1. Run the engine for about 15 minutes until it reaches normal operating temperature.
2. Stop engine. Disconnect all spark plug wires one at a time and label for proper reconnection.
3. Loosen all spark plugs about one turn, then use an air hose or tire pump to blow all the dirt out of the spark plugs and gaskets. Place them on a clean, flat surface in the order in which they were removed. This will help to correlate any compression problems with the conditions of the plug from the particular cylinder involved.
4. Remove the Air Filter and block open the carburetor throttle plates to maximum. Remove the high tension lead from the center of the distributor and ground it. To disable electronic ignition system, disconnect the electronic ignition module or remove the primary battery terminal from the distributor cap. (On Ford V-8 and V-6, disconnect the primary lead from the distributor cap.)
5. Screw the spark plug adapter hose into the spark plug hole. Hand tighten only - DO NOT USE A WRENCH.

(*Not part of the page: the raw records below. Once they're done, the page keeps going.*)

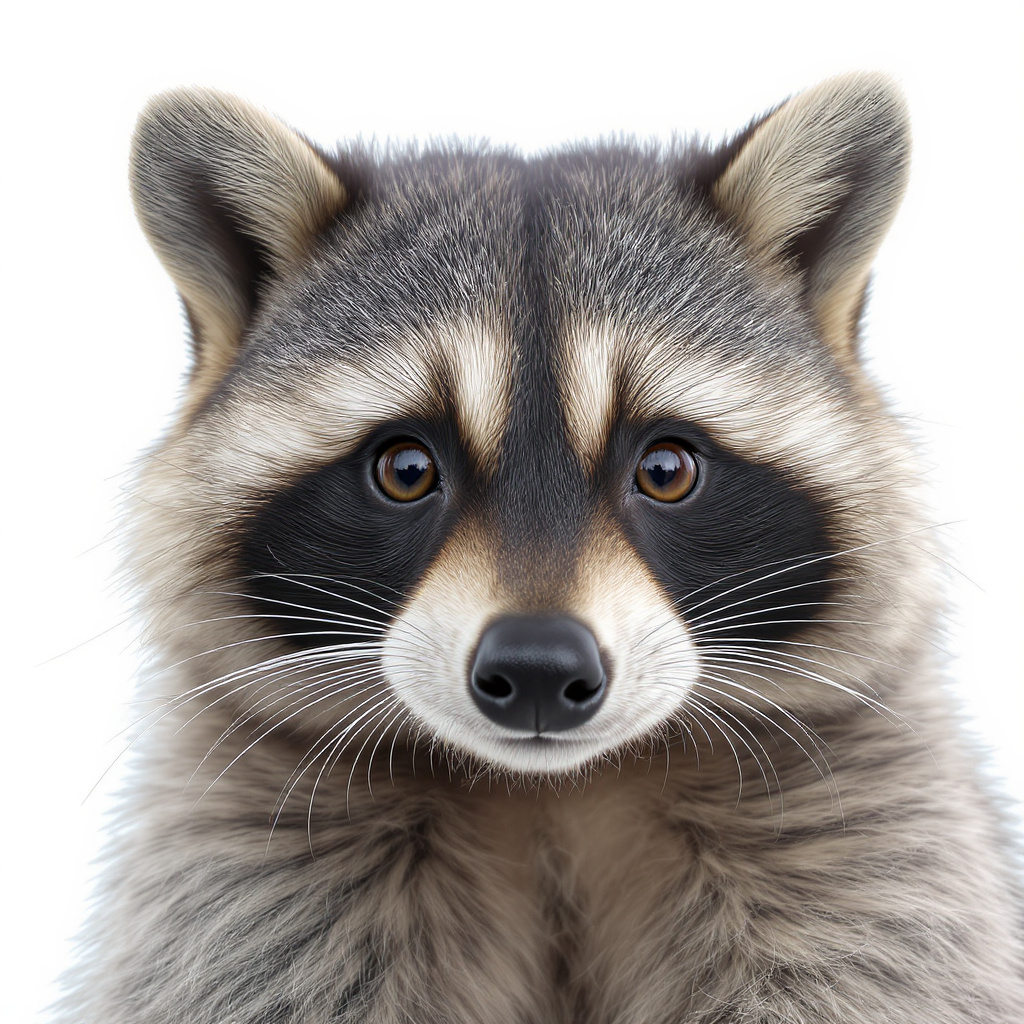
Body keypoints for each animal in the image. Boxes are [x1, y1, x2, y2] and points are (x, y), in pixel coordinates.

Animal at [59, 75, 1024, 1023]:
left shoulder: (859, 839)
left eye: (666, 469)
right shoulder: (254, 868)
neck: (553, 793)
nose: (535, 668)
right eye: (406, 469)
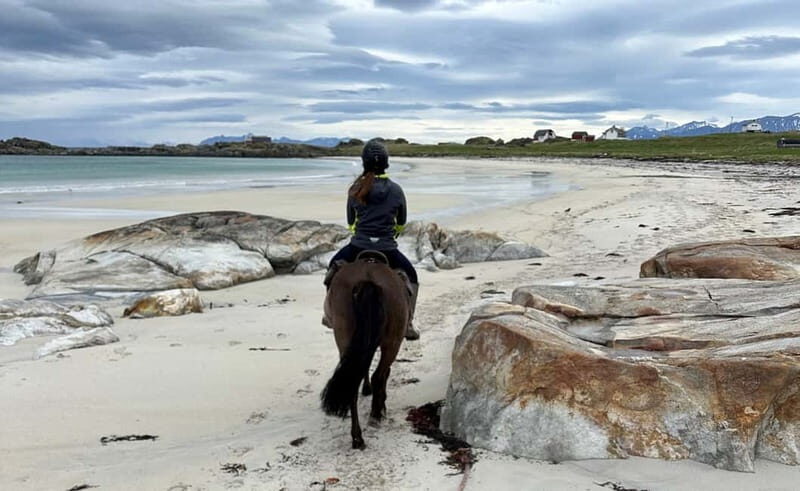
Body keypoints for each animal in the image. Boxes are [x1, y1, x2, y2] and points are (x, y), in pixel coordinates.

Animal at [320, 251, 410, 449]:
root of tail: (368, 278)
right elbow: (383, 373)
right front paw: (381, 403)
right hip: (393, 342)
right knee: (379, 375)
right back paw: (376, 414)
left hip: (345, 337)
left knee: (352, 383)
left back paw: (357, 438)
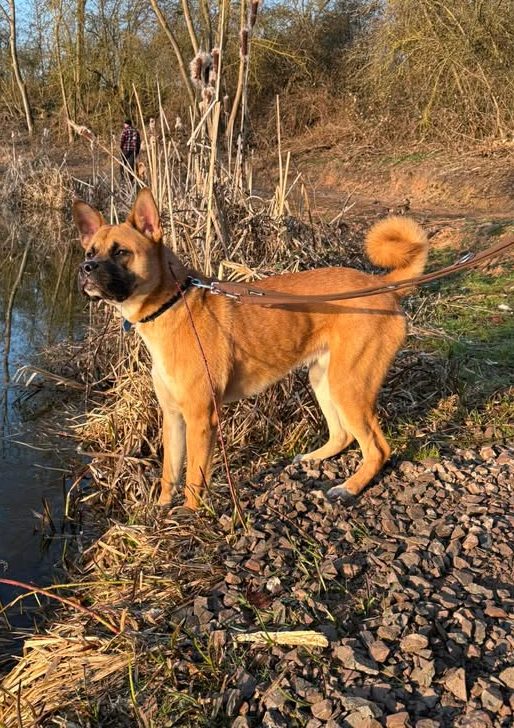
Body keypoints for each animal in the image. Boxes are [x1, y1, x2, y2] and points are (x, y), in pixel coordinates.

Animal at [73, 188, 428, 510]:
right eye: (90, 252)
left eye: (121, 252)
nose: (85, 269)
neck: (173, 303)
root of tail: (384, 287)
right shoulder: (173, 418)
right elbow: (169, 474)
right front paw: (161, 511)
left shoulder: (201, 418)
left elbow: (193, 479)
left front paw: (188, 516)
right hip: (323, 379)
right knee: (343, 435)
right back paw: (314, 458)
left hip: (348, 385)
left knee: (378, 449)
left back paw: (349, 488)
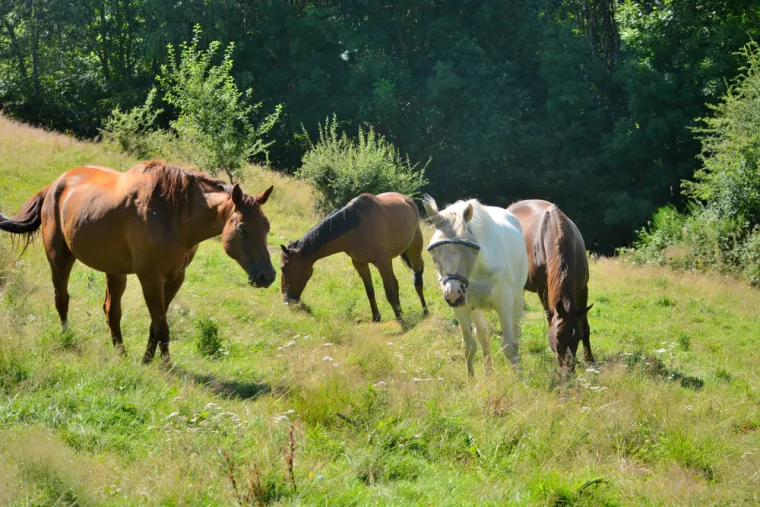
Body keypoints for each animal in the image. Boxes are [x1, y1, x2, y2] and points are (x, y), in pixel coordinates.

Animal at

6. Now crank the engine for at least 4 compression strokes or until pressure stops rising on the tester.
7. Record the compression reading and repeat the test on all remaining cylinders. (Step No. 5 and 6).
1. On a normal cylinder, the needle should advance on each stroke until it reaches a peak. All cylinders should test within the engine manufacturer's specifications and reading should not vary more than 10% from cylinder to cylinder.
2. If the needle fails to advance normally or if it remains the same for several strokes and then starts to climb, the cylinder has a sticky valve.
3. If the compression reading is considerably higher above the manufacturers specification, it is indicative of carbon build-up in the cylinder. Use of spark plug with higher heat range can sometimes correct this fault.
4. If a reading on two adjacent cylinders is 20 pounds or more lower than other cylinders, a defective head gasket is indicated. Water and or oil may be seen in the two cylinders.
5. If readings are low or uneven between cylinders, pour a teaspoon of S.A.E. #30 oil into each cylinder and retest. If the readings increase considerably, the fault is poorly seated or worn rings. If the readings remain about the same, the valves are at fault.
6. Reconnect all spark plug wires in proper order. Reconnect the secondary coil wire to the distributor, and return the carburetor throttle valve to the original setting before starting the engine.